Хотя утро было ясным, над землей здесь постоянно стелилась зловонная дымка — свидетельство вопиющей антисанитарии и постоянной угрозы возникновения холеры, которая вспыхивала здесь с пугающей периодичностью.
Жилища, если этим словом вообще можно назвать лачуги, в которых ютились здешние обитатели, представляли собой убогие сооружения из алюминиевых банок, полиэтилена и картонных коробок.

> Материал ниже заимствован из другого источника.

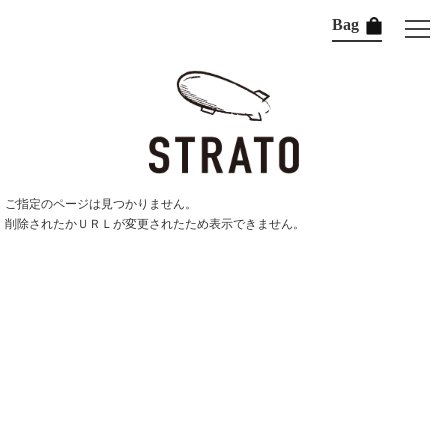
Bag
ご指定のページは見つかりません。
削除されたかＵＲＬが変更されたため表示できません。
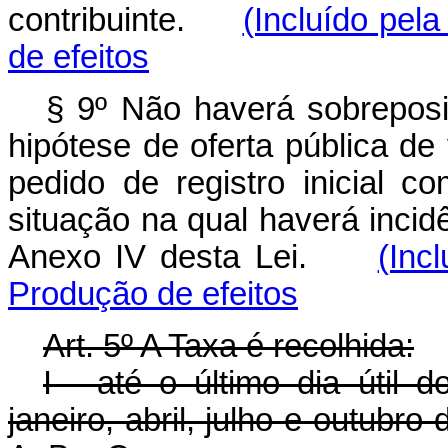
contribuinte.
(Incluído pela
de efeitos
§ 9º Não haverá sobrepos
hipótese de oferta pública de
pedido de registro inicial c
situação na qual haverá inci
Anexo IV desta Lei.
(Inc
Produção de efeitos
Art. 5º A Taxa é recolhida:
I - até o último dia útil
janeiro, abril, julho e outubr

Иногда попадались деревянные дома и даже бетонные постройки, которые вполне можно было принять за бункеры, если бы не веревки, на которых сушилось выстиранное белье. Путешественники увидели холм сырой земли, по-видимому, насыпанный бульдозером, а за ним — обугленные останки того, что еще недавно было домом. Рядом валялись башмаки, подошвы которых сгорели, и превратившееся в лохмотья синее платье. Все это придавало ужасаюшей нищете, царившей в этом «крысином городе», еще более зловещий и отталкивающий оттенок. Если здесь и существовала жизнь, она была тяжелой, мрачной и бессмысленной до такой степени, что невозможно выразить словами. Тут витал дух обреченности и казалось, что даже днем здесь стоит кромешная, бесконечная ночь.

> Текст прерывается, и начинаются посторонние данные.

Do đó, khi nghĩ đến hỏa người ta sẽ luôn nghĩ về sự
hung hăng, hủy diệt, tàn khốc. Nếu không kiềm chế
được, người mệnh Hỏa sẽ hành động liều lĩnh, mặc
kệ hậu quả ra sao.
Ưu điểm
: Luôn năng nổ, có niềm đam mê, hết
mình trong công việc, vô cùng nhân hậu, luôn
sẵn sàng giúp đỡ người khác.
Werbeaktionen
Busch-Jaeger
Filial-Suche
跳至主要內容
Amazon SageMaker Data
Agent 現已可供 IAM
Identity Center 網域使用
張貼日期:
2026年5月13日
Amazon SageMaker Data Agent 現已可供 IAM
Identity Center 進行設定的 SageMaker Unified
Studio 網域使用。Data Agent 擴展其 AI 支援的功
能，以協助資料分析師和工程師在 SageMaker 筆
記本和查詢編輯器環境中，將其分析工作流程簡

Никаких светофоров тут, разумеется, не существовало, но и без них машинам с путешественниками часто приходилось останавливаться из-за того, что их то и дело окружали толпы нищих, от которых исходил невыносимый смрад, и торговцев, назойливо предлагающих всякую дрянь.
Через некоторое время они добрались до центра бугенвиля. Машины остановились возле двухэтажного здания, в котором сильно пахло дымом. Внутри все было покрыто пеплом, вызывавшим неприятные ассоциации с крематорием. Водители принесли из машин два больших прямоугольных кофра. Внутри оказались костюмы химической защиты, и Спалко приказал всем облачиться в них. Затем Спалко вынул из кофра футляр, в котором находился NX-20, извлек оттуда две составные части прибора и соединил их. Четверо чеченцев, встав вокруг Спалко, внимательно наблюдали за его манипуляциями. Собрав прибор, Спалко передал его Арсенову, а сам вынул из кофра небольшую, но достаточно тяжелую коробочку, полученную им от доктора Петера Сидо. С огромной осторожностью он открыл ее, и взгляды всех стоявших оказались прикованы к стеклянной капсуле, находящейся внутри. Она была такой маленькой и при этом скрывала в себе тысячи смертей! Все затаили дыхание, словно боялись неосторожным выдохом сдуть смертоносный сосуд с мягкого поролонового ложа, на котором он покоился.
Спалко приказал Арсенову держать NX-20 в вытянутой руке, сдвинул титановую пластинку и поместил капсулу в зарядную камеру. Использовать NX-20 пока нельзя, объяснил он чеченцам. Создавая это оружие, доктор Шиффер предусмотрел несколько уровней защиты, чтобы не допустить случайного выброса заряда. Спалко показал на герметичный затвор, который после загрузки заряда будет активизирован лишь после того, как титановая панель зарядной камеры окажется закрытой. Именно это Спалко и сделал, а затем — забрал NX-20 у Арсенова и повел свою свиту на второй этаж по лестничному пролету, уцелевшему в пожаре лишь потому, что был сделан из железобетонных конструкций.